SUPPLIED PASSAGE
____

P.P.S - We may have to agree to disagree on this one Dave. :wink: 

Goodnight


----------



## TrueBlue (Feb 8, 2006)

Looking at the pic Id say common brown definitly not a taipan, as the scales are to large up towards the head, taipans have distinctly elongated dosal scales on the top third of body.


----------



## Moreliaman (Feb 8, 2006)

Browns..............easy way to tell a brown skin from a taipan skin..............in brown snakes the anal vent scale is divided........in taipans it's single.


----------



## BROWNS (Feb 8, 2006)

AH so all you need to do is check out their clacka,oops i mean cloaca but i won't get that close.So we have a couple going for taipan,one dead sure it's a big ass bts and another saying brown snake...just the answer i was chasing :lol: 

Haven't seen a common brown anywhere near that size here for a while Rob he must've been a thumper brown too as well as bts if that's what it was and i have said to a couple of herps i've seen bts close on 10 foot and they just laughed,i have no need to talk out my ass and thought that's how big quite a few i've seen have been,very agro and quick too.If taipan just average sized but i still doubt the bts although Dave knows his Taipans and says it's not,TrueBlue knows his brown snakes and says that's what it is so i reckon it's still an elapid of some description we do get red bellies but i do still doubt it to be a bts but we'll soon find out who's correct with the knowledge here...cheers for the input guys it's an interesting topic!

____

Joint position lists:
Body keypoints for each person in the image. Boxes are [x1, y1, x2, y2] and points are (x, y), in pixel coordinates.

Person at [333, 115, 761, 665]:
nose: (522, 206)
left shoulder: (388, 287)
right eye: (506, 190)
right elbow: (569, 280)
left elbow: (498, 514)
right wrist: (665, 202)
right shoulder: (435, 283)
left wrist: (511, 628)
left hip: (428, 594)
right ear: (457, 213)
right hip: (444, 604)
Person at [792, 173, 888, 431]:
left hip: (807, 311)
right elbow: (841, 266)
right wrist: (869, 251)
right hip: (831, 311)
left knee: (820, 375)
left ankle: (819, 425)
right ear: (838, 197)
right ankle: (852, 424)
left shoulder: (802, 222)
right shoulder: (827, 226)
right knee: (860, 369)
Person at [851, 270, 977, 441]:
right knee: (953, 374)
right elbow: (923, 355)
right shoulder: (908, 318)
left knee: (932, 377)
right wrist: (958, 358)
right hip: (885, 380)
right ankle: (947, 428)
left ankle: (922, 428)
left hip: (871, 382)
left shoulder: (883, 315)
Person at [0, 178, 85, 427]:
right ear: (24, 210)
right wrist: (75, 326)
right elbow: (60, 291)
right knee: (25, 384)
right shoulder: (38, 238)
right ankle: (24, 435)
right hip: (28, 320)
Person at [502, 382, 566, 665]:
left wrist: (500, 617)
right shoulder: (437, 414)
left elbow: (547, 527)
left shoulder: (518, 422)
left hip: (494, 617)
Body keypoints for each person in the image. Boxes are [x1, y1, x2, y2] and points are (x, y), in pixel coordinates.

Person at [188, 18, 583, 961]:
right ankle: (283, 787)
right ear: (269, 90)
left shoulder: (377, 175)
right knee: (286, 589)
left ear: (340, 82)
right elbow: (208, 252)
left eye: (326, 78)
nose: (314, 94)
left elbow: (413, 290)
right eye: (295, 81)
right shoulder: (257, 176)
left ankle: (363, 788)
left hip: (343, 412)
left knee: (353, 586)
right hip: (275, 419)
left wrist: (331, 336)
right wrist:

____

EXERCISE DETAILS
Copy the snake identification thread from "P.P.S - We may" to "third of body.", substituting "lengthened" for "elongated". Rely only on the snake identification thread, not on the records.

WRITTEN SOLUTION
P.P.S - We may have to agree to disagree on this one Dave. :wink: 

Goodnight


----------



## TrueBlue (Feb 8, 2006)

Looking at the pic Id say common brown definitly not a taipan, as the scales are to large up towards the head, taipans have distinctly lengthened dosal scales on the top third of body.